Let’s say I have an Oracle database table of 40MM 9-digit ZIP codes which includes the 4-digit ZIP code for each. I have a list of 800 5-digit ZIP codes and I need to find all the associated 9-digit ZIP codes. There are 40K 5-digit ZIP codes altogether. Assume we have indexed the 5-digit ZIP code field with a B*Tree (conventional) index. With database performance and scalability in mind, is the best method to:
-
Query for all the records in a single statement? Something like this run once:
SELECT * FROM ZIPCODE WHERE ZIP5 IN (:1, :2,… :800)
-
Query once for each of the 5-digit ZIP codes? Something like this run 800 times:
SELECT * FROM ZIPCODE WHERE ZIP5 = :1
-
Some batch size in between the two?
What do you think, and why? Some [optional] follow-up thoughts if you’re in a thinking mood:
- What tests can we run to validate your thinking?

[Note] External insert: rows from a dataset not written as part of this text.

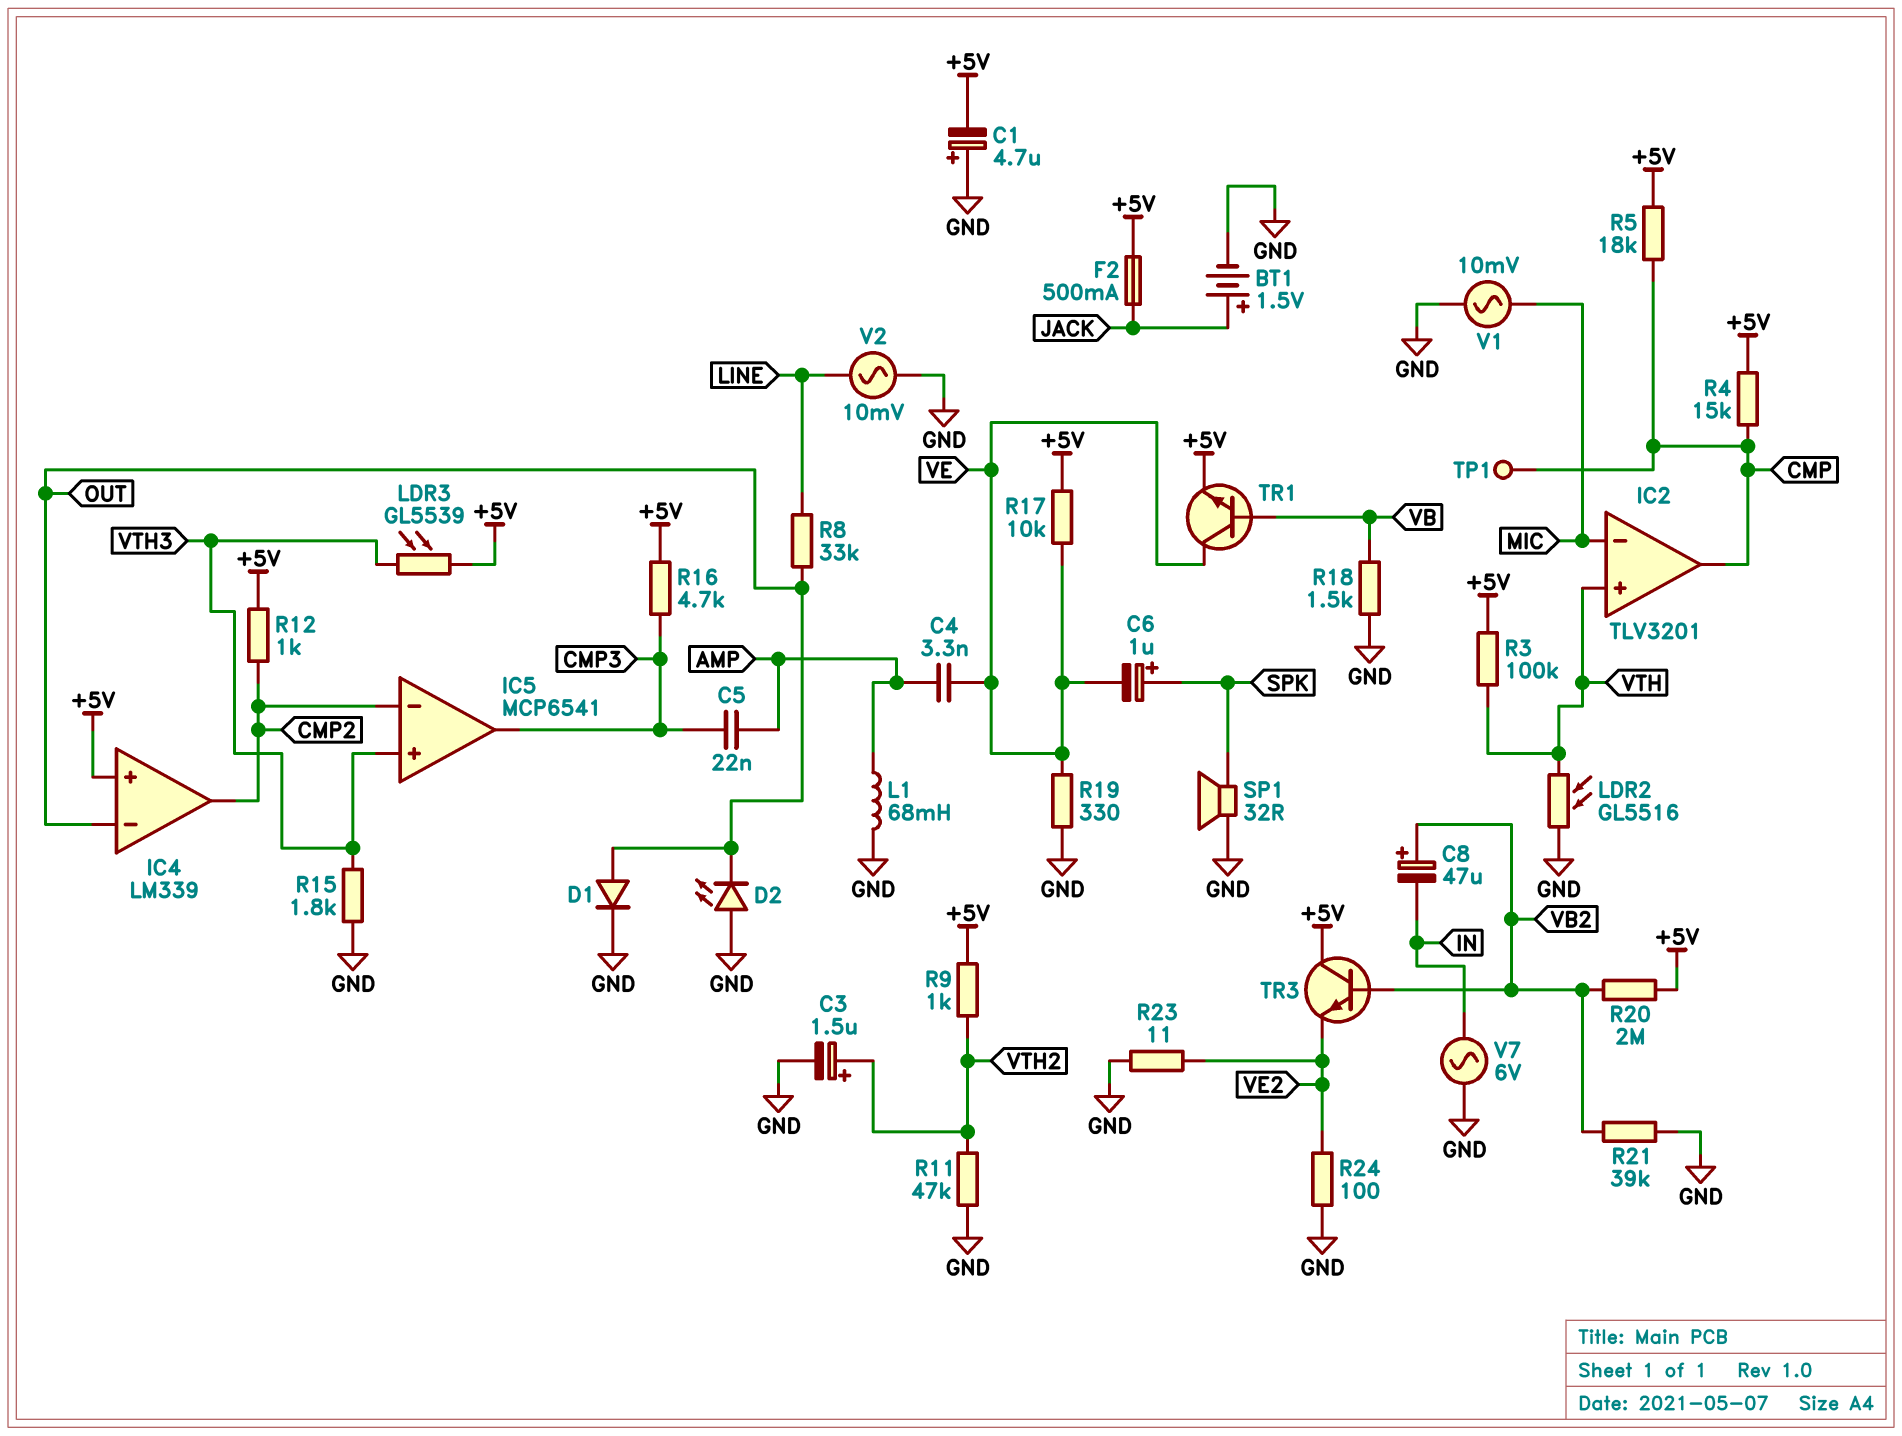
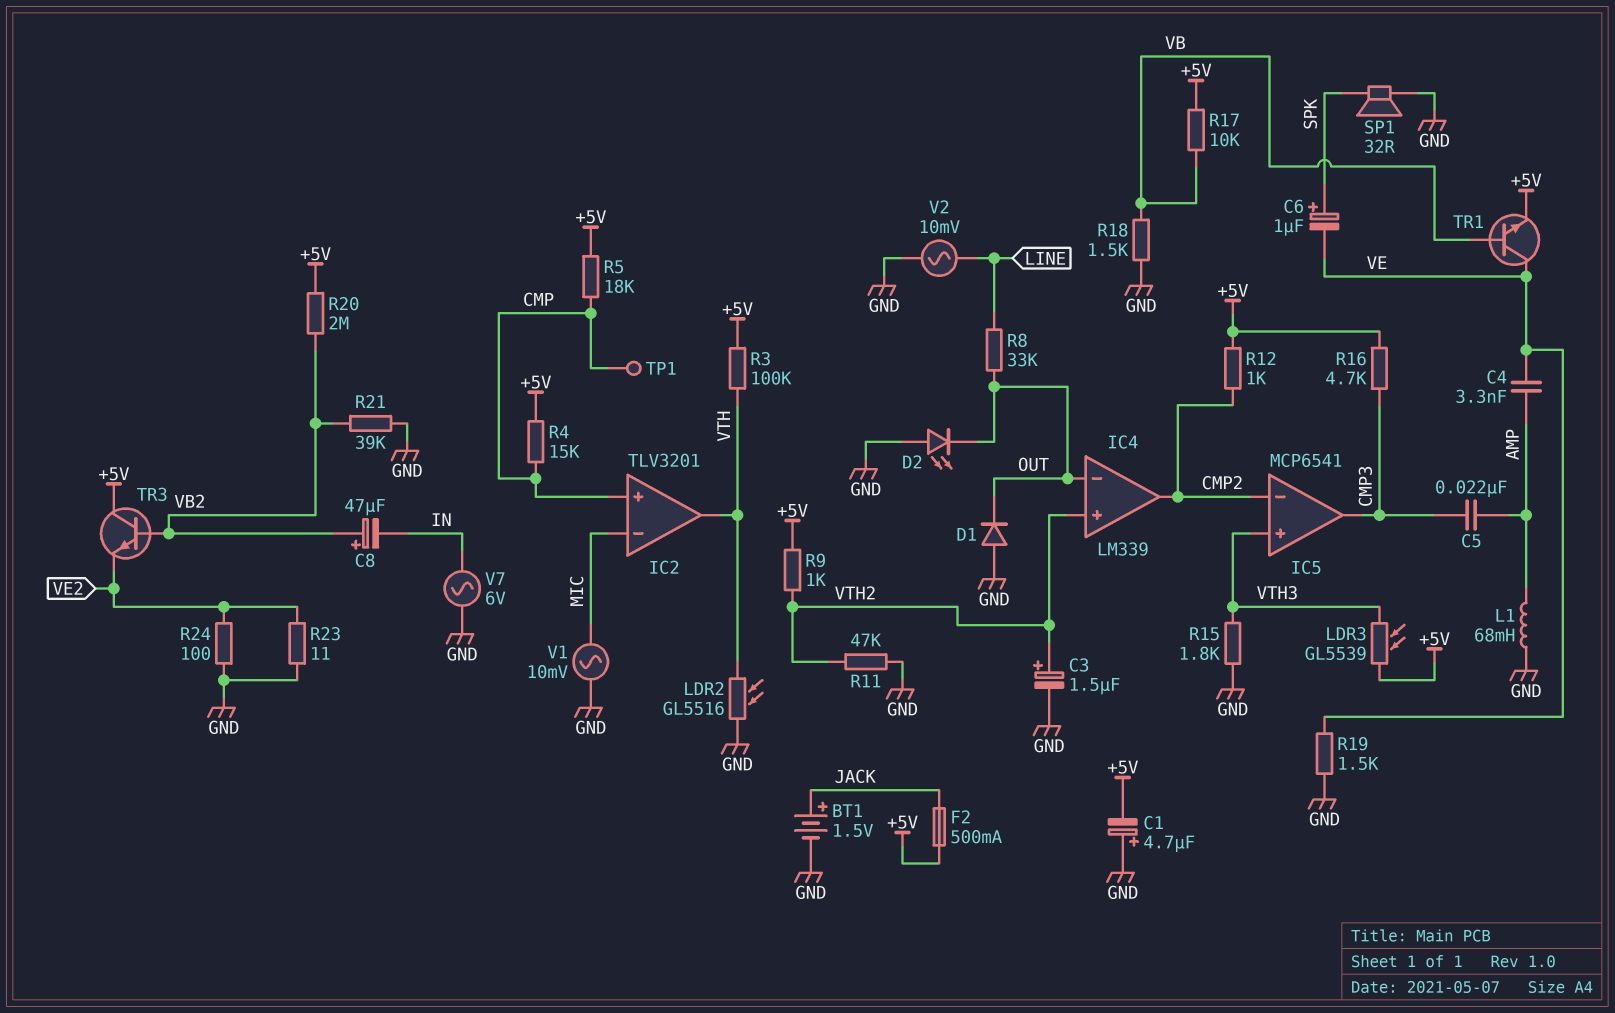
D1: diode (A OUT, K GND) -> diode (A GND, K OUT)
IC2 pin in+: VTH -> CMP
IC2 pin out: CMP -> VTH
IC4 pin in+: +5V -> VTH2
R17: 10k (+5V, VE) -> 10k (+5V, VB)
R19: 330 (GND, VE) -> 1.5k (GND, VE)

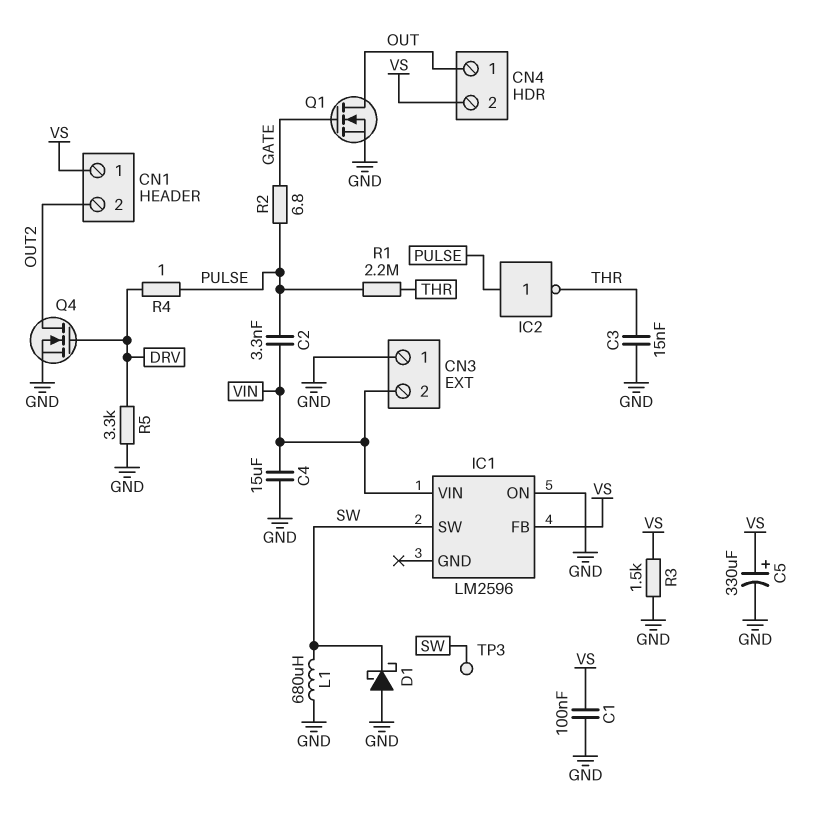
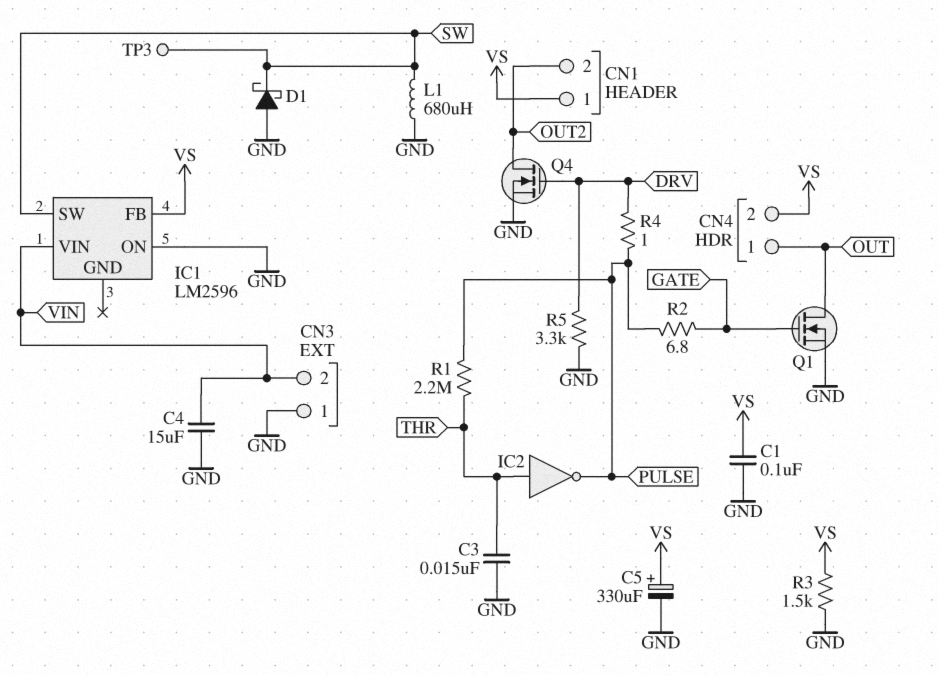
C2: 3.3nF (PULSE, VIN) -> none
IC2: NOT (in PULSE, out THR) -> NOT (in THR, out PULSE)

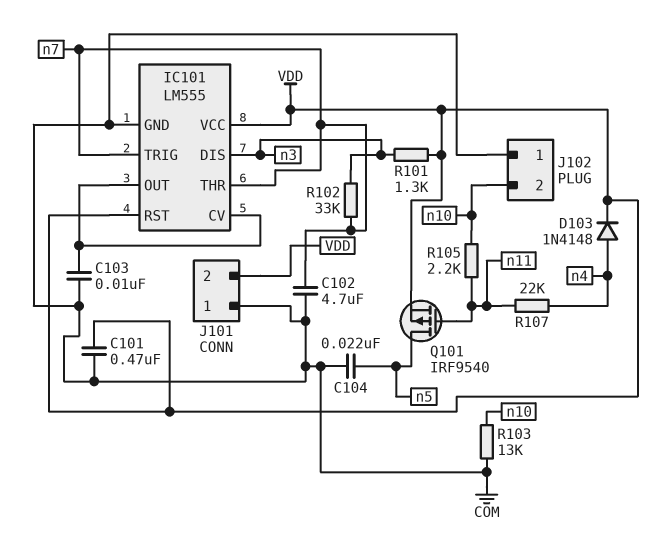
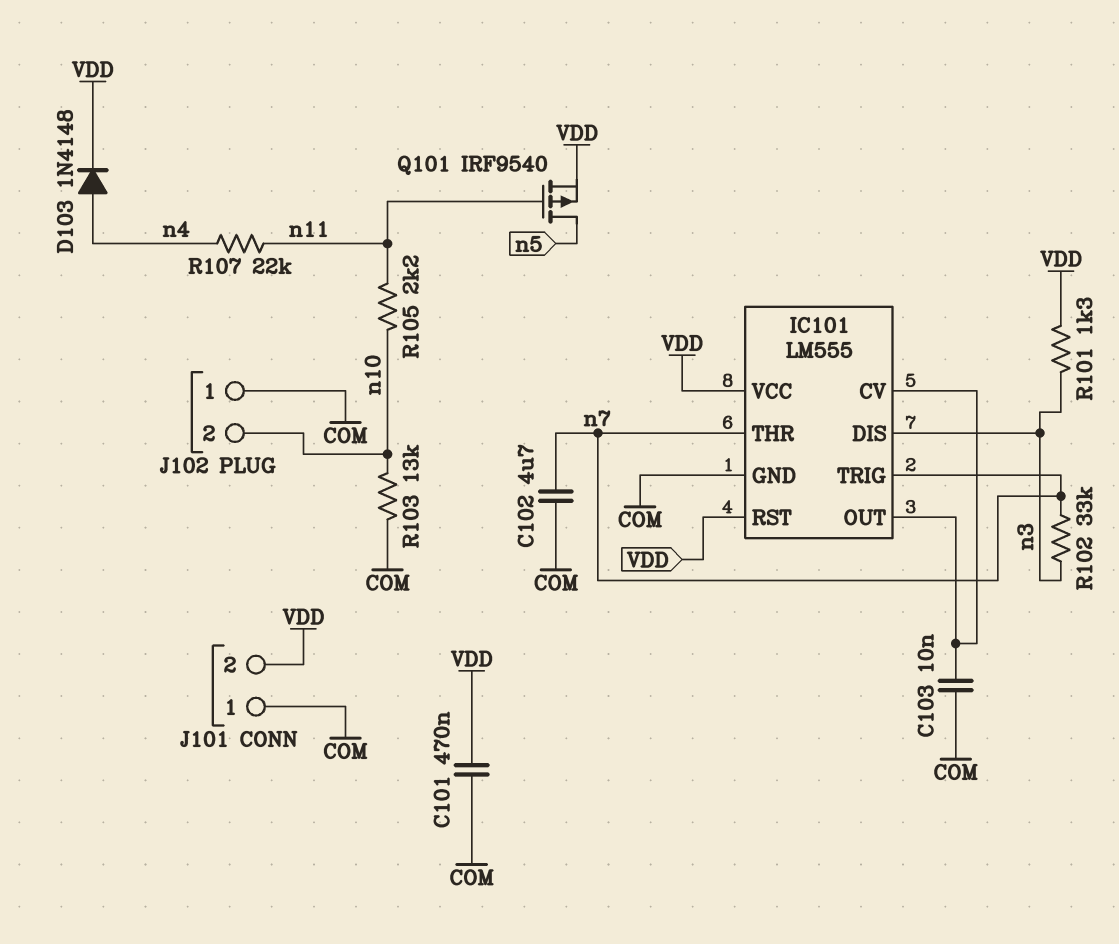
C104: 22nF (COM, n5) -> none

- Does the best method change as the volumes change (e.g., if we have 100 9-digit ZIP codes mapped to 10 5-digit ZIP codes, looking for 3 of those 10)?
- Is the best thing for the database different than the best thing for the app servers which are absorbing the query results?
Let the database server decide how to handle it. Even if it internally does a query 800 times, it will still be faster. It has to parse the query only once, and has to send results only once.
Thus, use
SELECT * FROM ZIPCODE WHERE ZIP5 IN (:1, :2,... :800)